It's also winter. We crave yummy chocolatey stuff when we are depressed about the weather. And a mid life crisis. Oh wait - is that just me??

xo Sio.

Anonymous said...

We are so samers! I'm reading that book too! And ... I have been craving carbs lots too! Gah. I'm trying to drink hot water with lemon to ward them off....sometimes it works, sometimes not. Will have to try Sio's trick!

xoD

Anonymous said...

I like how your food talk sounded like a confession tape.

I think we want carbs because we're loading fat for the cold winter -- it's a basic instinct. Yep. That's what I'm going with.

Ellen, you should get a dog. You have to walk your dog every day. EVERY DAMN DAY. It helps with the outside exercise bit. It also helps to have a husband who the dog likes better and you can guilt into walking the dog on the really really cold days. On a funny note. I trained 2 years for a half marathon and a full marathon and never lost weight (I lost about 5-10 lbs right at the start but gained it all back during my training) BUT after walking the dog every day for 6 weeks I had lost 10 lbs and it stayed off...until Christmas. Ahem. Moral of this story. Get a dog...or not.

Can I borrow your book to take with me to San Diego/Mexico? I'm leaving Feb 18 for about a week and will need some reading material.

Sheri-Lee

Daniel said...

I know how you feel about the unexplained, or rather, unwarranted anxiety - I was stressed all weekend about a very small part I had to play in a presentation yesterday. I don't know why this particular one was such a big deal - I've done the dog & pony show many times before, but for some reason, this one just gnawed at me all weekend. Maybe I'm pregnant. Now THAT would be worth some anxiety!!

Anonymous said...

p.s. Dogs also keep birds away, Ellen. You'd have at least a 6 metre radius of 'bird free zone'.

Sheri-Lee

L said...

Sounds like a big breakfast and a dog would solve most of my problems! I might try the big breakfast, but am thinking the dog might create a few different problems! Although you almost had me at "keep birds away", Sheri-Lee. I have lent the book to another friend already but I will give it to you when I get it back (can't promise it will be before the 18th).

Anonymous said...

read the book and really enjoyed it. Jann Arden wrote a song after she heard the author speak, or after she met the author...powerful message about staying mentally strong.
Which I am not when it comes to sweet stuff, and I don't do an exercise tape everyday.

make sure you blog something about the photo shoot...that sounds interesting!

··········

#### Assignment 1
Retype the data items word for word, from their first line through the line containing "स्थिति सिर्जना हुने बताउँदै आएका छन् ।".

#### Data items

··········

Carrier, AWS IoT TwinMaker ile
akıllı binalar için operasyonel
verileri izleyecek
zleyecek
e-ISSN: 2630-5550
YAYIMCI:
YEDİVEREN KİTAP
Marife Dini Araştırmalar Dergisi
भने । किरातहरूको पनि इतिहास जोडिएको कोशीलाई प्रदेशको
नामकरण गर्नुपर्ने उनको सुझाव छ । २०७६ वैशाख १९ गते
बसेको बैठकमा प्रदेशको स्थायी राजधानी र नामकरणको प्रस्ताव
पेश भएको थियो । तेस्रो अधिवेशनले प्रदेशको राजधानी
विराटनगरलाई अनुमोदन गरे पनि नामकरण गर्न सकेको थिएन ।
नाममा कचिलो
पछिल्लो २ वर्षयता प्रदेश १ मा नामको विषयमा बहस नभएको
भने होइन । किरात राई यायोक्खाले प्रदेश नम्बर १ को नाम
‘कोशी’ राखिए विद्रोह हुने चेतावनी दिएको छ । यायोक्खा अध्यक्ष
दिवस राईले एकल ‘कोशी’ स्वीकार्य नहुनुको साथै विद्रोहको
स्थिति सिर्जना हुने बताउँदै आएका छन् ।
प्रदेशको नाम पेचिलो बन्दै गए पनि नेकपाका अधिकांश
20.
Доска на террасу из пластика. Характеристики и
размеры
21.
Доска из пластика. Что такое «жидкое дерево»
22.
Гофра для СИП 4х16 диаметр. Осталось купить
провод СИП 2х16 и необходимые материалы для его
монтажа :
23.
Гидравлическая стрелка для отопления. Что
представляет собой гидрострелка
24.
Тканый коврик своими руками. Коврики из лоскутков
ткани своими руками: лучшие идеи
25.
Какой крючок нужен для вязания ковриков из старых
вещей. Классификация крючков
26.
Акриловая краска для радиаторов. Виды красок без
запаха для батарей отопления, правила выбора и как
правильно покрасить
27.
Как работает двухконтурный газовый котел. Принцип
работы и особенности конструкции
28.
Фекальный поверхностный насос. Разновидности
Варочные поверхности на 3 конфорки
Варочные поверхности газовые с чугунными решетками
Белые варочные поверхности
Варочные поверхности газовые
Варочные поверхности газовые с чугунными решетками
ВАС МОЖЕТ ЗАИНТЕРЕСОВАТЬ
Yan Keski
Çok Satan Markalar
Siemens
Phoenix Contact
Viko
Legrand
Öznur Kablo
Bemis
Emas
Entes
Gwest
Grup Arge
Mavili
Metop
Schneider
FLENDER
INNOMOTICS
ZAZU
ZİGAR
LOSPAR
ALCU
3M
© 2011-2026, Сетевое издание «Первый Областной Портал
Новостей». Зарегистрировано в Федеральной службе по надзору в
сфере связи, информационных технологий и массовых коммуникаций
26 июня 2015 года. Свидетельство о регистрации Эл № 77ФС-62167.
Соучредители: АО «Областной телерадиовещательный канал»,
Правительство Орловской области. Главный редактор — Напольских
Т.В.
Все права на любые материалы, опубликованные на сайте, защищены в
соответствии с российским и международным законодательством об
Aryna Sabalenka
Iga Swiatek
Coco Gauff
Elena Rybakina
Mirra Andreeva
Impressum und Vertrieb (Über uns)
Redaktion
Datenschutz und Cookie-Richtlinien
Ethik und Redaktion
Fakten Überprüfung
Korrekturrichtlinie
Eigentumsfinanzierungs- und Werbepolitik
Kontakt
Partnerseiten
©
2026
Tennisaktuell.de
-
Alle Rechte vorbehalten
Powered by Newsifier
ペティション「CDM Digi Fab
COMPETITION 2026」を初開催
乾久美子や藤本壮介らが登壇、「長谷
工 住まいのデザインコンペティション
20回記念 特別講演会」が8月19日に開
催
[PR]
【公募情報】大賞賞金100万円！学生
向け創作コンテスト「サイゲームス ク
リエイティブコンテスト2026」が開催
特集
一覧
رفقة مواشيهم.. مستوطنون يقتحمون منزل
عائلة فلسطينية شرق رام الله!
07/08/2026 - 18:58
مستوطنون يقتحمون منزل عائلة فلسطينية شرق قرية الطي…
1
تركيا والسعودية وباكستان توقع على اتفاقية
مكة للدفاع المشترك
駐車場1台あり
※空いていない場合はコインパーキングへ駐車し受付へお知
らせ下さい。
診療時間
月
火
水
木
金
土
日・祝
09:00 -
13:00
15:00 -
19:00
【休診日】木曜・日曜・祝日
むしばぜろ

··········

#### Assignment 2
Answer these questions about the comment thread:
(a) What does one commenter drink to ward off carb cravings?
(b) How much weight did Sheri-Lee lose after walking the dog every day for 6 weeks?
(c) On what date is Sheri-Lee leaving for San Diego/Mexico?

#### Problem solution 1
Carrier, AWS IoT TwinMaker ile
akıllı binalar için operasyonel
verileri izleyecek
zleyecek
e-ISSN: 2630-5550
YAYIMCI:
YEDİVEREN KİTAP
Marife Dini Araştırmalar Dergisi
भने । किरातहरूको पनि इतिहास जोडिएको कोशीलाई प्रदेशको
नामकरण गर्नुपर्ने उनको सुझाव छ । २०७६ वैशाख १९ गते
बसेको बैठकमा प्रदेशको स्थायी राजधानी र नामकरणको प्रस्ताव
पेश भएको थियो । तेस्रो अधिवेशनले प्रदेशको राजधानी
विराटनगरलाई अनुमोदन गरे पनि नामकरण गर्न सकेको थिएन ।
नाममा कचिलो
पछिल्लो २ वर्षयता प्रदेश १ मा नामको विषयमा बहस नभएको
भने होइन । किरात राई यायोक्खाले प्रदेश नम्बर १ को नाम
‘कोशी’ राखिए विद्रोह हुने चेतावनी दिएको छ । यायोक्खा अध्यक्ष
दिवस राईले एकल ‘कोशी’ स्वीकार्य नहुनुको साथै विद्रोहको
स्थिति सिर्जना हुने बताउँदै आएका छन् ।

#### Problem solution 2
(a) Hot water with lemon.
(b) 10 lbs.
(c) Feb 18.